Left as it is, this config tells classy
to use the model being trained to predict all samples in the validation dataset,
and runs 2 callbacks on the resulting (sample, prediction) tuples:
- FileDumperPredictionCallback; this callback dumps the (sample, prediction) tuples that your model predicts at each validation epoch in a dedicated folder in your experiment directory
- EvaluationPredictionCallback (the actual magic); this callback evaluates the (sample, prediction) tuples with the evaluation metric you specified and logs the result
More in detail, PredictionPLCallback is a powerful class supporting quite the number of evaluation scenarios during your training. It has 2 main arguments:
- on_result, a dictionary of (name, callback) pairs; each callback here is a classy.pl_callbacks.prediction.PredictionCallback class
- settings, a list of settings where model prediction should be performed, each made up of:
- name
- path (containing the dataset you want to evaluate upon)
- token_batch_size, the token batch size you want to use (remember, no gradient computation here)

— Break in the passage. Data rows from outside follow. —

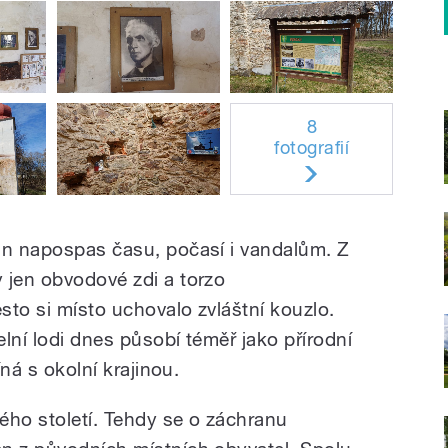
8
fotografií
án napospas času, počasí i vandalům. Z
 jen obvodové zdi a torzo
esto si místo uchovalo zvláštní kouzlo.
lní lodi dnes působí téměř jako přírodní
íná s okolní krajinou.
lého století. Tehdy se o záchranu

- limit, the maximum number of samples to be used (chosen as they occur in the dataset); set it to -1 to use all of them
- prediction_param_conf_path, the path to the prediction params config file you want to use (leave it to null if not needed)

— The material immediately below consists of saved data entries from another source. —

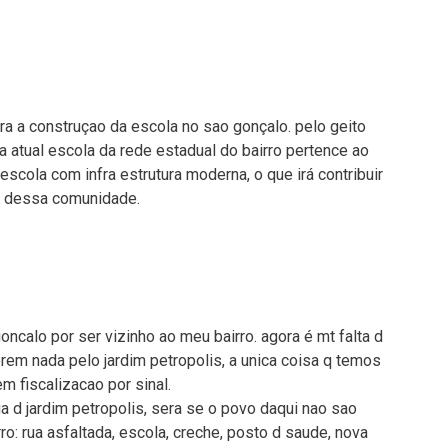
a a construçao da escola no sao gonçalo. pelo geito
da atual escola da rede estadual do bairro pertence ao
escola com infra estrutura moderna, o que irá contribuir
s dessa comunidade.
goncalo por ser vizinho ao meu bairro. agora é mt falta d
em nada pelo jardim petropolis, a unica coisa q temos
 fiscalizacao por sinal.
a d jardim petropolis, sera se o povo daqui nao sao
: rua asfaltada, escola, creche, posto d saude, nova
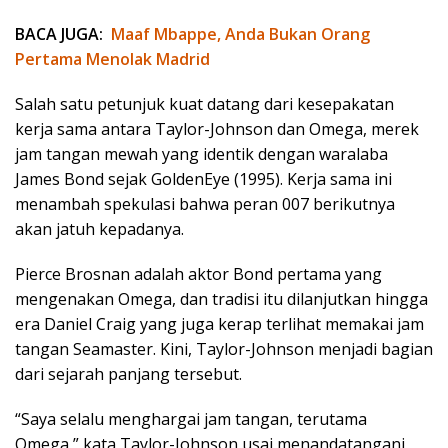
BACA JUGA:
Maaf Mbappe, Anda Bukan Orang
Pertama Menolak Madrid
Salah satu petunjuk kuat datang dari kesepakatan
kerja sama antara Taylor-Johnson dan Omega, merek
jam tangan mewah yang identik dengan waralaba
James Bond sejak GoldenEye (1995). Kerja sama ini
menambah spekulasi bahwa peran 007 berikutnya
akan jatuh kepadanya.
Pierce Brosnan adalah aktor Bond pertama yang
mengenakan Omega, dan tradisi itu dilanjutkan hingga
era Daniel Craig yang juga kerap terlihat memakai jam
tangan Seamaster. Kini, Taylor-Johnson menjadi bagian
dari sejarah panjang tersebut.
“Saya selalu menghargai jam tangan, terutama
Omega,” kata Taylor-Johnson usai menandatangani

- (optionally) on_result, a list containing the name of the on_result callbacks to want to launch on this setting; if not provided, all callbacks will be used
You can use your metric for early-stopping as well! Just add
-c [...] callbacks_monitor=<setting-name>-<name-of-metric-returned-in-evaluation-dict> callbacks_mode=<max-or-min>
.
For instance, in our example, to early-stop on SpanF1 on the validation set,
use -c [...] callbacks_monitor=validation-f1 callbacks_mode=max
Swapping Evaluation Metric
classy
also supports changing the evaluation metric directly when using classy evaluate
, regardless of the config
used in classy train
. To do so, you can use the the --evaluation-config
CLI parameter to classy evaluate
. This
parameter specifies the configuration path (e.g. configurations/evaluation/span.yaml) where the config of the desired
evaluation metric is stored.
Note that interpolation to other configs is currently not supported in this setting.